(Stored items)
____________

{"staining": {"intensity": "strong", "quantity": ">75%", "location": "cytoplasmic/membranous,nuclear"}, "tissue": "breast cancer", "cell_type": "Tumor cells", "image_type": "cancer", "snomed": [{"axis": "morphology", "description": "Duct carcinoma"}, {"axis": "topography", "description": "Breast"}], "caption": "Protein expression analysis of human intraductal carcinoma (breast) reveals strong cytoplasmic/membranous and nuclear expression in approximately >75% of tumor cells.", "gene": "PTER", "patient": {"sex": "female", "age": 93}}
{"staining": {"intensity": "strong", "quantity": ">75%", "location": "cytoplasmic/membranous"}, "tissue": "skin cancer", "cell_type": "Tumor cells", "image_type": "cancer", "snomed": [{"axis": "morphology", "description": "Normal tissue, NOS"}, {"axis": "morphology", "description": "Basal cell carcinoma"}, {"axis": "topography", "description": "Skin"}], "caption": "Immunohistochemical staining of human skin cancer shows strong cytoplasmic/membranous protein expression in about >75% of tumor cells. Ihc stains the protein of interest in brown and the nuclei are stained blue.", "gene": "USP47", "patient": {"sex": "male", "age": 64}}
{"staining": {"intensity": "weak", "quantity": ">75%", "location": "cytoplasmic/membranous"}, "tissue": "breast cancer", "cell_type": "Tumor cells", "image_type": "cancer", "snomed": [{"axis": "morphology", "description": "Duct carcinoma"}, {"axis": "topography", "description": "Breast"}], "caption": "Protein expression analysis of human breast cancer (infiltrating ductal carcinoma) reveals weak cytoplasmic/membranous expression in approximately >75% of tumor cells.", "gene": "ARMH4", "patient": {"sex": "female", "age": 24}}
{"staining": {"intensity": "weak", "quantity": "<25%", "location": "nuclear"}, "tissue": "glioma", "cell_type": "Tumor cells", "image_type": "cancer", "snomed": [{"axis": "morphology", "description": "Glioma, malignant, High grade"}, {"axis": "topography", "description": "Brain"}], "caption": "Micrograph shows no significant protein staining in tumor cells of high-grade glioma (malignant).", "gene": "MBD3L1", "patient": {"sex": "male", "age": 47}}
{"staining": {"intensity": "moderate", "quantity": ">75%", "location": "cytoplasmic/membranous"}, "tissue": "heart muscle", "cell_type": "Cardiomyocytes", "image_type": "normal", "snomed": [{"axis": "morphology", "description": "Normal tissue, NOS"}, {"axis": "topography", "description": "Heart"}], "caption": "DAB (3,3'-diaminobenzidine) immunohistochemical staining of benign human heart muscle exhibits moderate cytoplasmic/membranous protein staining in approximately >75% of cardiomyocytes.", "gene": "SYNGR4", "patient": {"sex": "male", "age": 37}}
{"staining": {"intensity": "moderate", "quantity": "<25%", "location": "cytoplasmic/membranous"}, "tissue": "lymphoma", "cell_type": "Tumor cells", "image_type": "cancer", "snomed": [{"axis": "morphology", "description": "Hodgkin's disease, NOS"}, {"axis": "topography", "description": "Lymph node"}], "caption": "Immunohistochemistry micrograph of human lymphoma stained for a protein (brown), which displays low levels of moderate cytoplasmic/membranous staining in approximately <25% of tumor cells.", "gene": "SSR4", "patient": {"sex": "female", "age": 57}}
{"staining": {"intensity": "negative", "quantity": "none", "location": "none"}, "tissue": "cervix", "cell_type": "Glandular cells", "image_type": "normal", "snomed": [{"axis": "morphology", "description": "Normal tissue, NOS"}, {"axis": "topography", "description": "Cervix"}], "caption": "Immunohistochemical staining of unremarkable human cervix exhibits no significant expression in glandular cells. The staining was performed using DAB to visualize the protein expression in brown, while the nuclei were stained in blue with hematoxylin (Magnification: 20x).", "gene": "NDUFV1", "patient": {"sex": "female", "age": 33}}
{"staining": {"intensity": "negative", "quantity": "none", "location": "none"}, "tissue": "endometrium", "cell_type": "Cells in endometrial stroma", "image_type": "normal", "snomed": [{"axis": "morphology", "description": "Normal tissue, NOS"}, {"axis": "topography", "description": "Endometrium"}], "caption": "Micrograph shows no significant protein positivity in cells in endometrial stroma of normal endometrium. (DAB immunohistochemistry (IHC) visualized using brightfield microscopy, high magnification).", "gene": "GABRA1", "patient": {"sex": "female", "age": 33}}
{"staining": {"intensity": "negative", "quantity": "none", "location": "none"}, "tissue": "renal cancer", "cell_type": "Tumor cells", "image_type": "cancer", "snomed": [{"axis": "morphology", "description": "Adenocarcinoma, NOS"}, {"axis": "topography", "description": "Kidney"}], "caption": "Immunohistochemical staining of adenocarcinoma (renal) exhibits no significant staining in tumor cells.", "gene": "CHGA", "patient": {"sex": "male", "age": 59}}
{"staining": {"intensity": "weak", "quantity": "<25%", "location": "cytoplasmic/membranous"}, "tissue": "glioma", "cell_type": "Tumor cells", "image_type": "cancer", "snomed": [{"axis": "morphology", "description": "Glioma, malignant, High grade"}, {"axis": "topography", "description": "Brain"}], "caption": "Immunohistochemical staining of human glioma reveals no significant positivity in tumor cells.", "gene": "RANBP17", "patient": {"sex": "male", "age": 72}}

____________

Work request> What is needed is an exact repetition of all the entries above.

Solution to this exercise>
{"staining": {"intensity": "strong", "quantity": ">75%", "location": "cytoplasmic/membranous,nuclear"}, "tissue": "breast cancer", "cell_type": "Tumor cells", "image_type": "cancer", "snomed": [{"axis": "morphology", "description": "Duct carcinoma"}, {"axis": "topography", "description": "Breast"}], "caption": "Protein expression analysis of human intraductal carcinoma (breast) reveals strong cytoplasmic/membranous and nuclear expression in approximately >75% of tumor cells.", "gene": "PTER", "patient": {"sex": "female", "age": 93}}
{"staining": {"intensity": "strong", "quantity": ">75%", "location": "cytoplasmic/membranous"}, "tissue": "skin cancer", "cell_type": "Tumor cells", "image_type": "cancer", "snomed": [{"axis": "morphology", "description": "Normal tissue, NOS"}, {"axis": "morphology", "description": "Basal cell carcinoma"}, {"axis": "topography", "description": "Skin"}], "caption": "Immunohistochemical staining of human skin cancer shows strong cytoplasmic/membranous protein expression in about >75% of tumor cells. Ihc stains the protein of interest in brown and the nuclei are stained blue.", "gene": "USP47", "patient": {"sex": "male", "age": 64}}
{"staining": {"intensity": "weak", "quantity": ">75%", "location": "cytoplasmic/membranous"}, "tissue": "breast cancer", "cell_type": "Tumor cells", "image_type": "cancer", "snomed": [{"axis": "morphology", "description": "Duct carcinoma"}, {"axis": "topography", "description": "Breast"}], "caption": "Protein expression analysis of human breast cancer (infiltrating ductal carcinoma) reveals weak cytoplasmic/membranous expression in approximately >75% of tumor cells.", "gene": "ARMH4", "patient": {"sex": "female", "age": 24}}
{"staining": {"intensity": "weak", "quantity": "<25%", "location": "nuclear"}, "tissue": "glioma", "cell_type": "Tumor cells", "image_type": "cancer", "snomed": [{"axis": "morphology", "description": "Glioma, malignant, High grade"}, {"axis": "topography", "description": "Brain"}], "caption": "Micrograph shows no significant protein staining in tumor cells of high-grade glioma (malignant).", "gene": "MBD3L1", "patient": {"sex": "male", "age": 47}}
{"staining": {"intensity": "moderate", "quantity": ">75%", "location": "cytoplasmic/membranous"}, "tissue": "heart muscle", "cell_type": "Cardiomyocytes", "image_type": "normal", "snomed": [{"axis": "morphology", "description": "Normal tissue, NOS"}, {"axis": "topography", "description": "Heart"}], "caption": "DAB (3,3'-diaminobenzidine) immunohistochemical staining of benign human heart muscle exhibits moderate cytoplasmic/membranous protein staining in approximately >75% of cardiomyocytes.", "gene": "SYNGR4", "patient": {"sex": "male", "age": 37}}
{"staining": {"intensity": "moderate", "quantity": "<25%", "location": "cytoplasmic/membranous"}, "tissue": "lymphoma", "cell_type": "Tumor cells", "image_type": "cancer", "snomed": [{"axis": "morphology", "description": "Hodgkin's disease, NOS"}, {"axis": "topography", "description": "Lymph node"}], "caption": "Immunohistochemistry micrograph of human lymphoma stained for a protein (brown), which displays low levels of moderate cytoplasmic/membranous staining in approximately <25% of tumor cells.", "gene": "SSR4", "patient": {"sex": "female", "age": 57}}
{"staining": {"intensity": "negative", "quantity": "none", "location": "none"}, "tissue": "cervix", "cell_type": "Glandular cells", "image_type": "normal", "snomed": [{"axis": "morphology", "description": "Normal tissue, NOS"}, {"axis": "topography", "description": "Cervix"}], "caption": "Immunohistochemical staining of unremarkable human cervix exhibits no significant expression in glandular cells. The staining was performed using DAB to visualize the protein expression in brown, while the nuclei were stained in blue with hematoxylin (Magnification: 20x).", "gene": "NDUFV1", "patient": {"sex": "female", "age": 33}}
{"staining": {"intensity": "negative", "quantity": "none", "location": "none"}, "tissue": "endometrium", "cell_type": "Cells in endometrial stroma", "image_type": "normal", "snomed": [{"axis": "morphology", "description": "Normal tissue, NOS"}, {"axis": "topography", "description": "Endometrium"}], "caption": "Micrograph shows no significant protein positivity in cells in endometrial stroma of normal endometrium. (DAB immunohistochemistry (IHC) visualized using brightfield microscopy, high magnification).", "gene": "GABRA1", "patient": {"sex": "female", "age": 33}}
{"staining": {"intensity": "negative", "quantity": "none", "location": "none"}, "tissue": "renal cancer", "cell_type": "Tumor cells", "image_type": "cancer", "snomed": [{"axis": "morphology", "description": "Adenocarcinoma, NOS"}, {"axis": "topography", "description": "Kidney"}], "caption": "Immunohistochemical staining of adenocarcinoma (renal) exhibits no significant staining in tumor cells.", "gene": "CHGA", "patient": {"sex": "male", "age": 59}}
{"staining": {"intensity": "weak", "quantity": "<25%", "location": "cytoplasmic/membranous"}, "tissue": "glioma", "cell_type": "Tumor cells", "image_type": "cancer", "snomed": [{"axis": "morphology", "description": "Glioma, malignant, High grade"}, {"axis": "topography", "description": "Brain"}], "caption": "Immunohistochemical staining of human glioma reveals no significant positivity in tumor cells.", "gene": "RANBP17", "patient": {"sex": "male", "age": 72}}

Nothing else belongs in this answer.